Segment Open

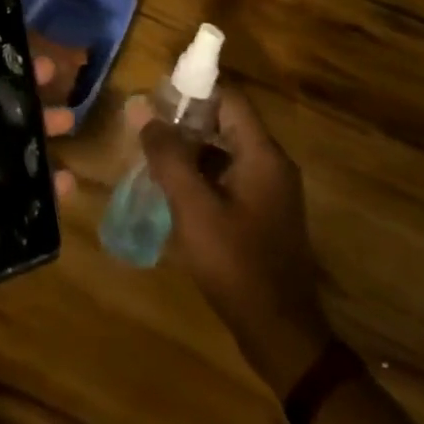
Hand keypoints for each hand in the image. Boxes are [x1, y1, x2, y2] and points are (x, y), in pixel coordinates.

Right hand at [133, 85, 333, 395]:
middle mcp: (272, 164)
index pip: (229, 97)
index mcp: (262, 154)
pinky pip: (231, 175)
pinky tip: (175, 189)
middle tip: (148, 126)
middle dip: (186, 119)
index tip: (158, 92)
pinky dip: (203, 172)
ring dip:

Segment Closed

» **What is being asked**
I need every line from the material that contains the word "hand".

» **Task solution**
Hand keypoints for each hand in the image. Boxes are [x1, y1, x2, y2] and points are (x, y), in pixel coordinates.
Right hand at [133, 85, 333, 395]:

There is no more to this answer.